EXERCISE AIM: Every line in the data below that has the word "pixels" should be returned.

Records from a data source:
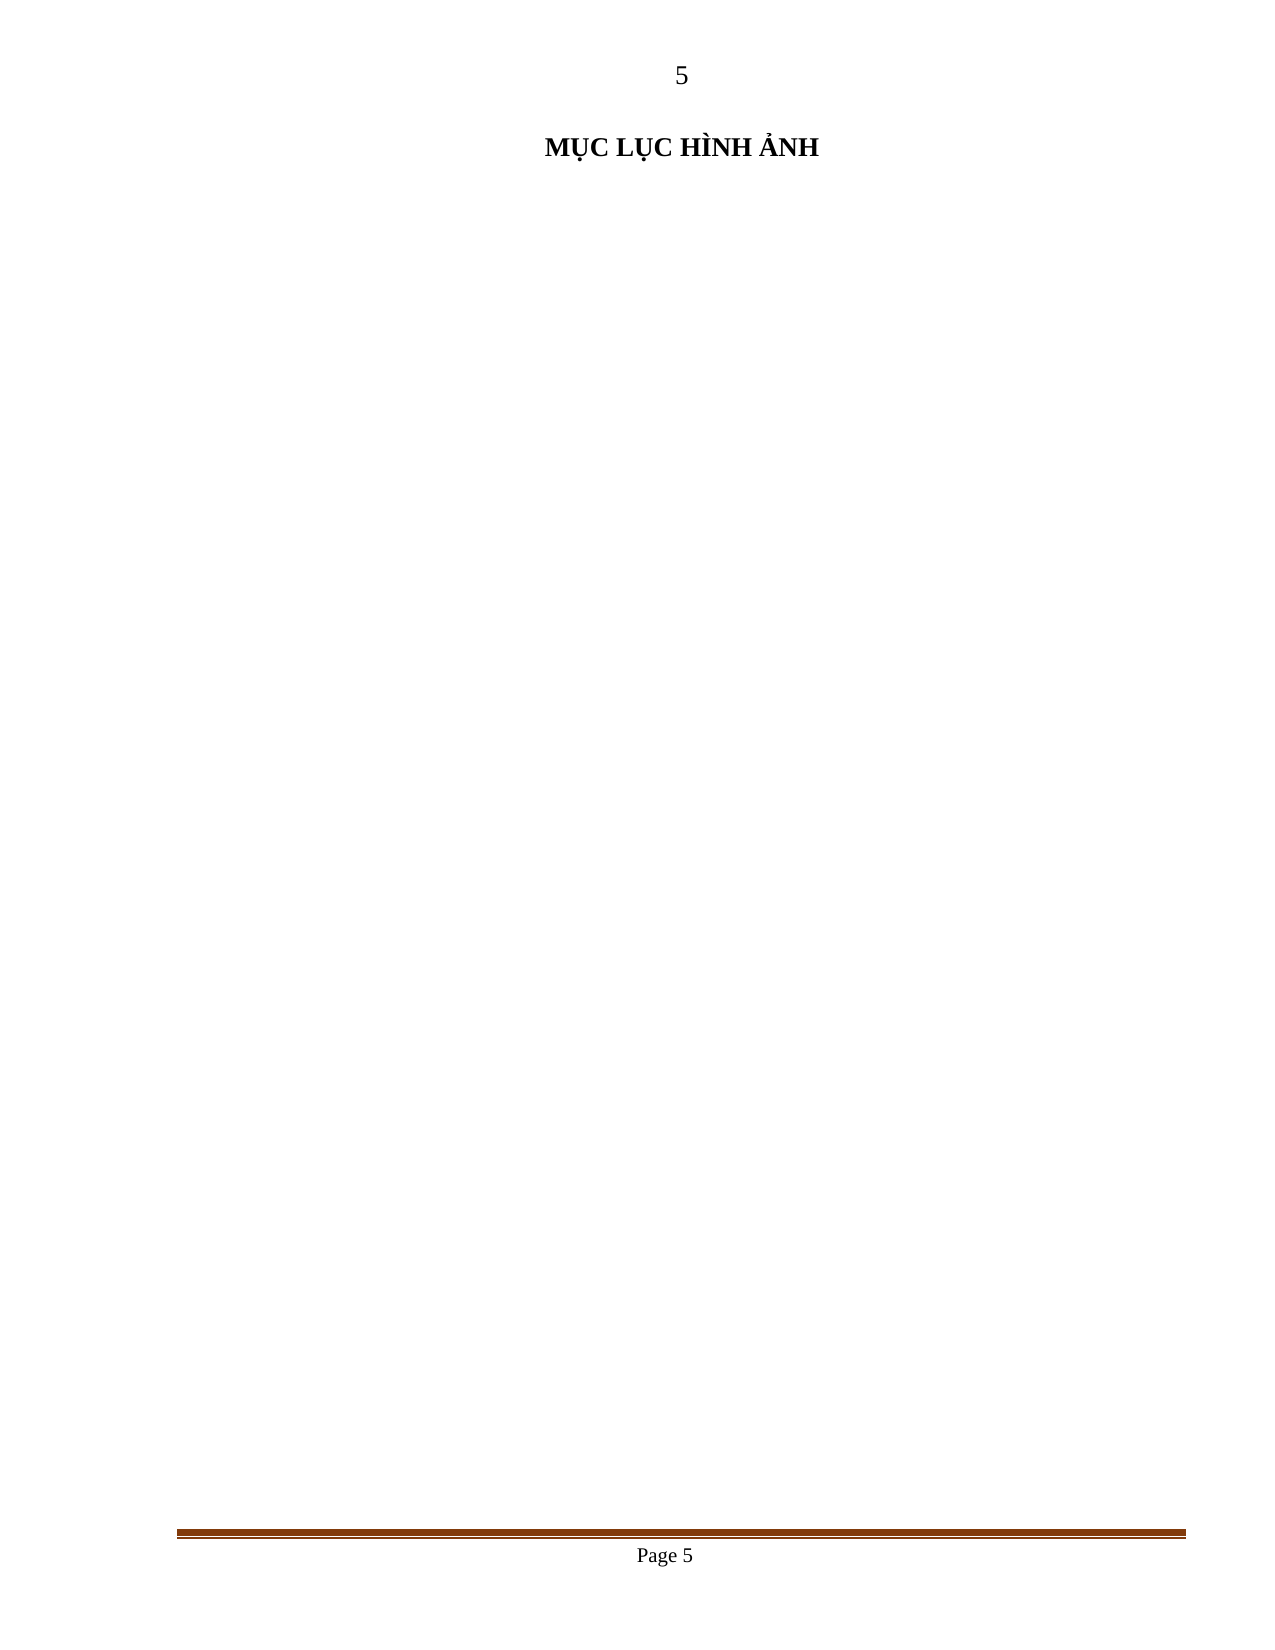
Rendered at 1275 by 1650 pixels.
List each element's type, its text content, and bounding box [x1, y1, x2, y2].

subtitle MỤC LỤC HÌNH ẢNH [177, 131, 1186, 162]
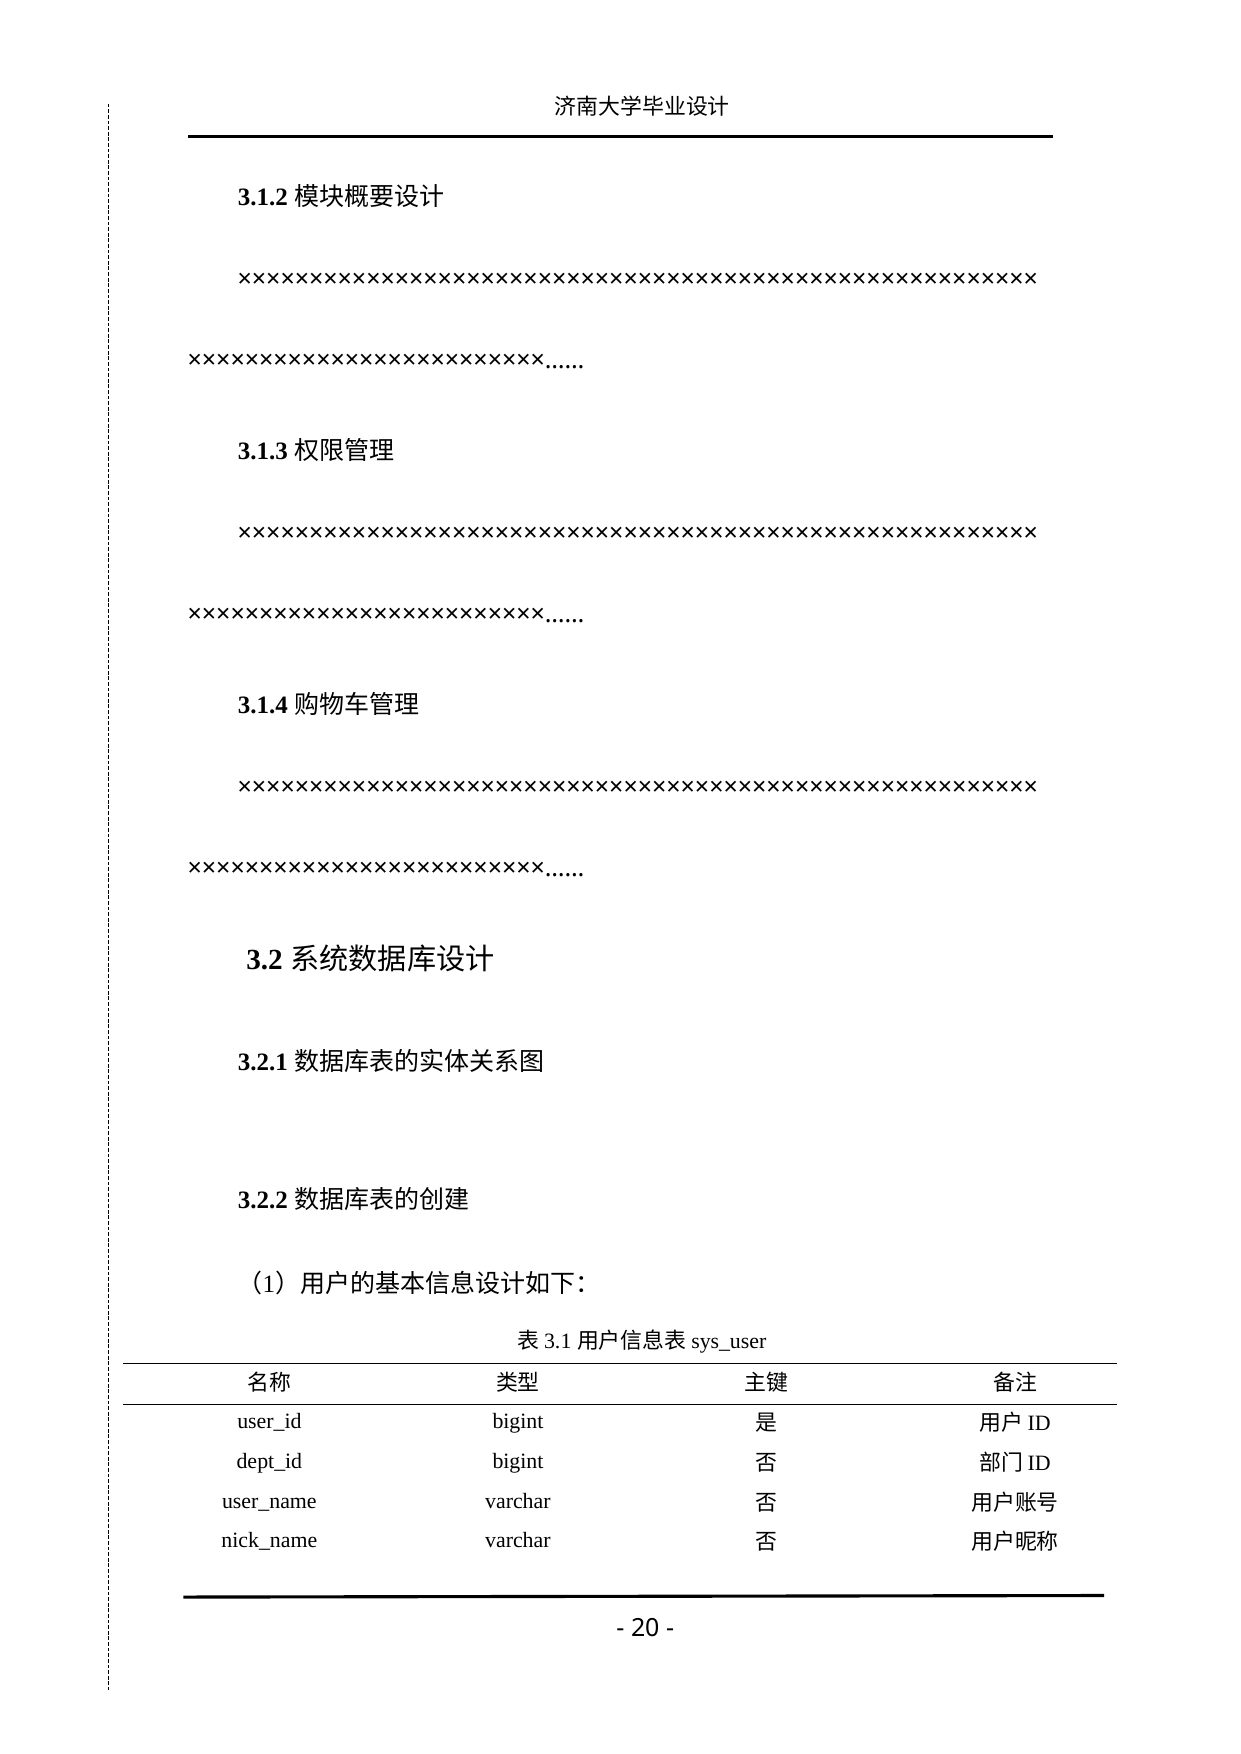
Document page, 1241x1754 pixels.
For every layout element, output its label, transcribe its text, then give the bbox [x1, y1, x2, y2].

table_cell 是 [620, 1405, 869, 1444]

RESPONSE:
Rendered at 1275 by 1650 pixels.
Document page, 1241x1754 pixels.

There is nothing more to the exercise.